The rules allow financial institutions to engage independent reviews by inside or outside auditors, consultants or other parties, it is incumbent upon the bank to conduct due diligence.
Let’s look at the BSA/AML program and the importance of independent reviews. According to the Federal Financial Institutions Examination Council (FFIEC) BSA/AML InfoBase, “The purpose of independent testing (audit) is to assess the bank’s compliance with BSA regulatory requirements, relative to its risk profile, and assess the overall adequacy of the BSA/AML compliance program.
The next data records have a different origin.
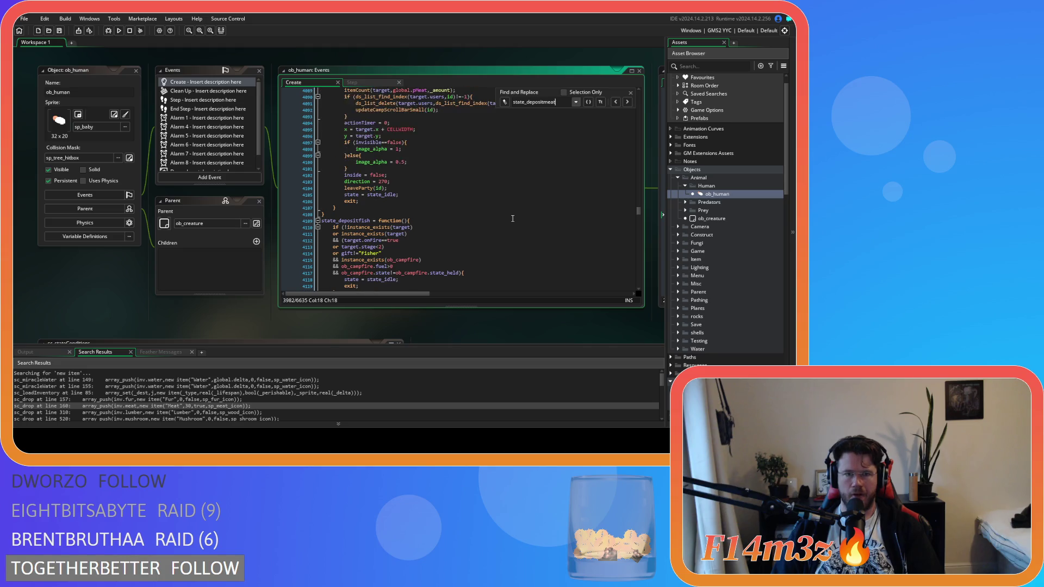
pyautogui.scroll(6, 501, 228)
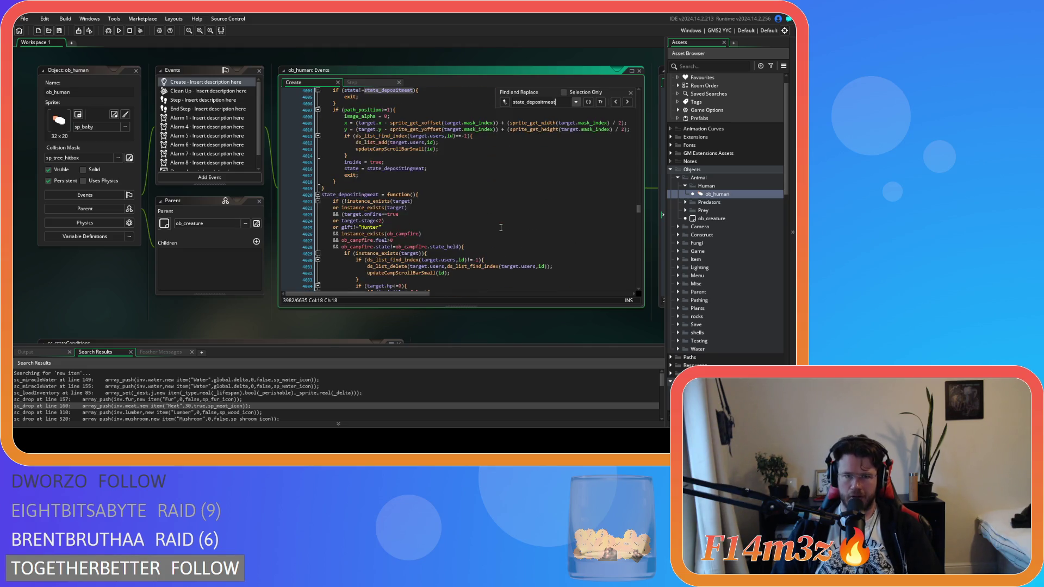
pyautogui.scroll(-17, 501, 227)
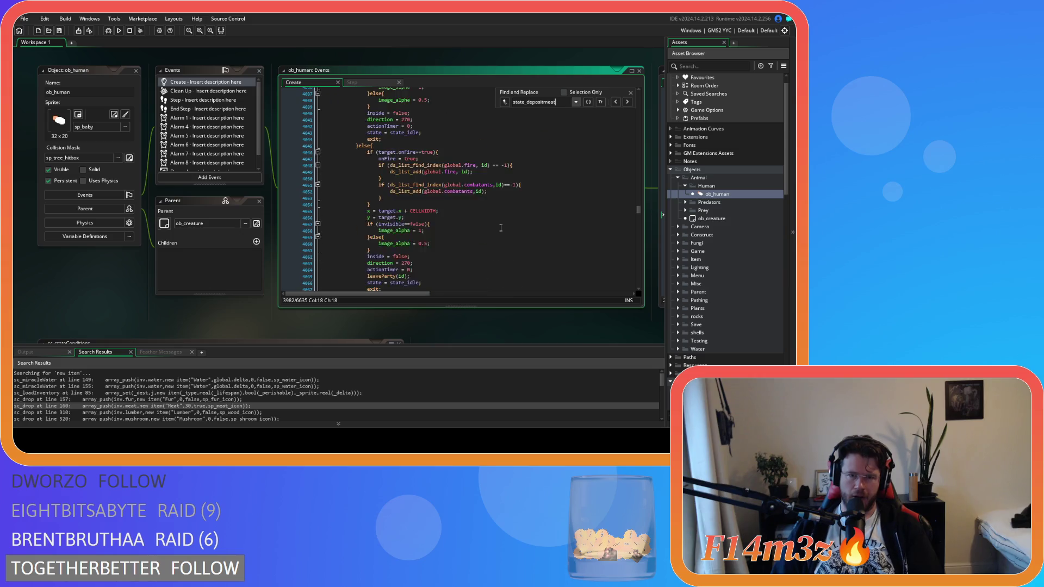
pyautogui.click(422, 164)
Independent testing should be conducted by the internal audit department, outside auditors, consultants, or other qualified independent parties.”
Regardless of the party selected, the auditor/reviewer must be truly independent, not involved in the creation or implementation of any of the functions being tested, and should report directly to the bank’s board of directors or a board-designated committee.
While the rules allow financial institutions to engage independent reviews by inside or outside auditors, consultants or other parties, it is incumbent upon the bank to conduct due diligence. It should determine:
The sufficiency of the party’s subject matter expertise and qualifications to conduct the independent BSA/AML review
The scope and sufficiency of any contract, engagement letter, or procedures covering such a review
A clear framework for the process the independent party will follow, including availability of associated workpapers for examiners, communication with bank staff, and method and frequency of reports to senior management and the board of directors.
The frequency of the BSA/AML independent review is not mandated by regulation. However, when the bank plans for an independent review, the frequency should be commensurate with its risk profile for money laundering or terrorist funding activities; complexity of operations; and significant changes in the bank’s risk profile, systems, compliance staff or processes. More frequent independent testing should be considered when errors or deficiencies in some aspects of the BSA/AML compliance program have been identified or to verify or validate mitigating or remedial actions.
While creation of the BSA/AML program is critical to the bank’s compliance with laws and regulations, a well-planned, properly structured independent review is essential to effective risk management and internal control systems. It creates a critical first-line defense against fraud, provides essential feedback to management about the effectiveness of operations and procedures, and provides vital information to the board of directors about the effectiveness of internal control systems.